Editor's note: Warren Pino is president of Q & A Research, Inc., Novato, Calif.

One of the most critical yet often confusing measures in marketing research is incidence. What is it? How exactly do you calculate it? And what is the impact of it on overall project costs?

Incidence, as it is used in marketing research, quite generally means the percentage of a population that has or does something in common. For example, the incidence of being left-handed is roughly 10 percent, for being a female it is 51 percent. As multiple "qualifiers" are a part of most surveys, such as women who are left-handed, the incidence figures are simply multiplied together to yield the "net incidence," which in this case would be 5.1 percent (.10 X .51).

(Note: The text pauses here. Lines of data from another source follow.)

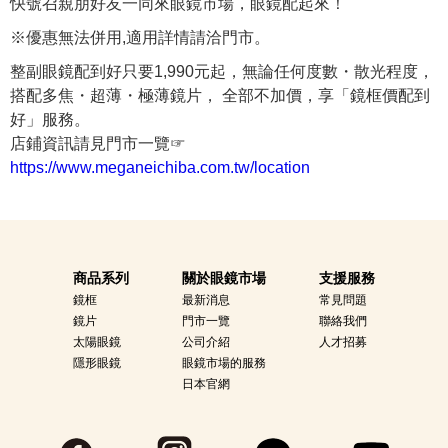
快號召親朋好友一同來眼鏡市場，眼鏡配起來！
※優惠無法併用,適用詳情請洽門市。
整副眼鏡配到好只要1,990元起，無論任何度數・散光程度，
搭配多焦・超薄・極薄鏡片， 全部不加價，享「鏡框價配到
好」服務。
店鋪資訊請見門市一覽☞
https://www.meganeichiba.com.tw/location
商品系列
關於眼鏡市場
支援服務
鏡框
最新消息
常見問題
鏡片
門市一覽
聯絡我們
太陽眼鏡
公司介紹
人才招募
隱形眼鏡
眼鏡市場的服務
日本官網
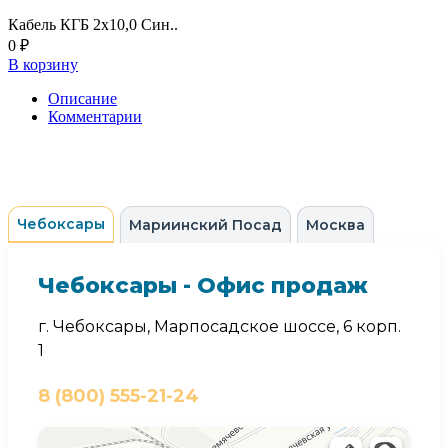
Кабель КГБ 2х10,0 Син..
0 ₽
В корзину
Описание
Комментарии
Чебоксары
Мариинский Посад
Москва
Чебоксары - Офис продаж
г. Чебоксары, Марпосадское шоссе, 6 корп.
1
8 (800) 555-21-24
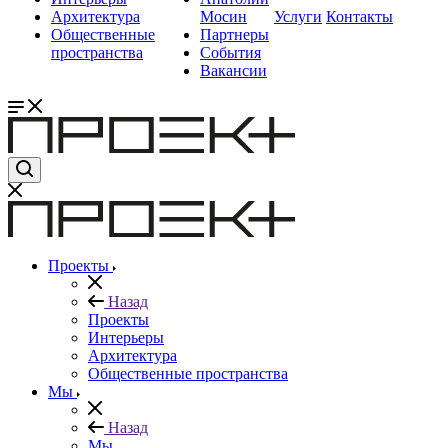
Архитектура
Мосин
Услуги
Контакты
Общественные
Партнеры
пространства
События
Вакансии
Проекты
Назад
Проекты
Интерьеры
Архитектура
Общественные пространства
Мы
Назад
Мы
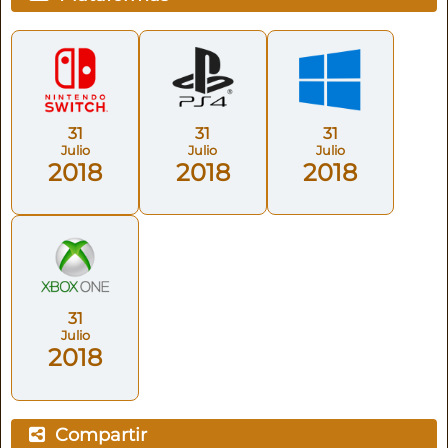
31
31
31
Julio
Julio
Julio
2018
2018
2018
31
Julio
2018
Compartir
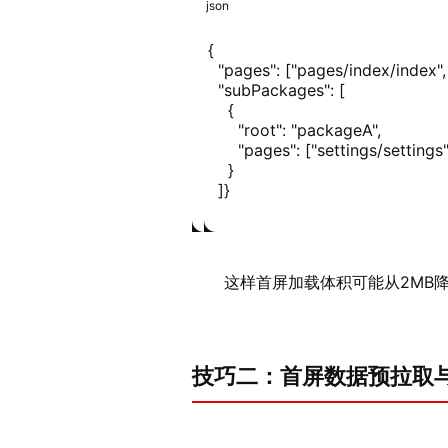
json
{

  "pages": ["pages/index/index"
  "subPackages": [

    {

      "root": "packageA",

      "pages": ["settings/settings
    }

  ]}
这样首屏加载体积可能从2MB降
技巧二：首屏数据预拉取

Well, that was simple enough, except when you get a dialing tally from a supplier on a telephone study with 20 or even 30 separate call classification categories. With all this information, how do you know which ones are included in the incidence calculation and which aren't? Let's say you get the following tally after the first night's dialing:

Category

  #  

No answer

20

Busy

10

Answering machine

15

Language barrier

10

Initial refusal

10

No woman in household

75

Not left-handed

210

Qualified terminates

5

Complete interviews

10

Okay, so what's the incidence? Remember our definition of incidence here: the percentage of the population that has something in common. This implies a fraction, doesn't it? We want to put in the numerator all "qualifiers" and in the denominator we'll put all contacts.

What's a contact? It is a person that we can put into one of two buckets: qualified or unqualified. Everyone else is excluded from the calculation because we really don't know which bucket to put them in. For example, where do you put a no-answer or a busy? We have no idea whether they qualify or not, so we'll exclude them. The same goes for answering machine, language barrier and initial refusal. "No woman in household" goes into the unqualified bucket, as does "not left-handed." Qualified terminates are those respondents who initially qualified, but for one reason or another elected not to complete the interview. Along with the completed interviews, they'll go into the qualified bucket.

Okay, back to our original question. What's the incidence? I've calculated it as follows:

          5 + 10
-----------------------   =   5%
  210 + 75 + 5 + 10

Impact of incidence on costs

After the first day or two of dialing, unless there are quotas to be concerned with, using this formula should make it relatively easy to calculate your incidence. But exactly how does this impact your costs if your original estimate is off?

Let's assume that you anticipated that the incidence of qualification for a given study is 50 percent. Initial dialing efforts reveal that your assumption was off. In fact, way off. It has been calculated at 25 percent. If your supplier is doing its job, you should be given options to stay on budget (reducing the number of surveys, relaxing qualifying criteria, etc.) or a quote for additional costs based on the new incidence figure.

In this particular case, assuming no other specification changes, you should anticipate the field or data collection portion of your project costs to double. Why? Because it is twice as hard to find qualifiers with an incidence at 25 percent than it would have been at 50 percent. Further, it is important to remember that it is the relative difference in percentages between anticipated and actual and not the percentage difference alone that counts.

For example, let's now assume that we expect an incidence of 15 percent. Let's further assume that our actual rate of incidence ends up at 5 percent. While that is a spread of only 10 percentage points, it would actually be three times as hard to find qualifiers. The data collection costs should then be expected to triple the amount originally quoted.

Clients and suppliers alike need to know and appreciate the role that incidence plays in project costs. It's always a pleasant surprise when incidence assumptions are underestimated, but when they are overestimated it is important that everyone knows their options. If clients and suppliers agree on how incidence is defined and calculated, and understand the cost implications of differences between estimated and actual incidence figures, there will be fewer surprises and better client-supplier relationships.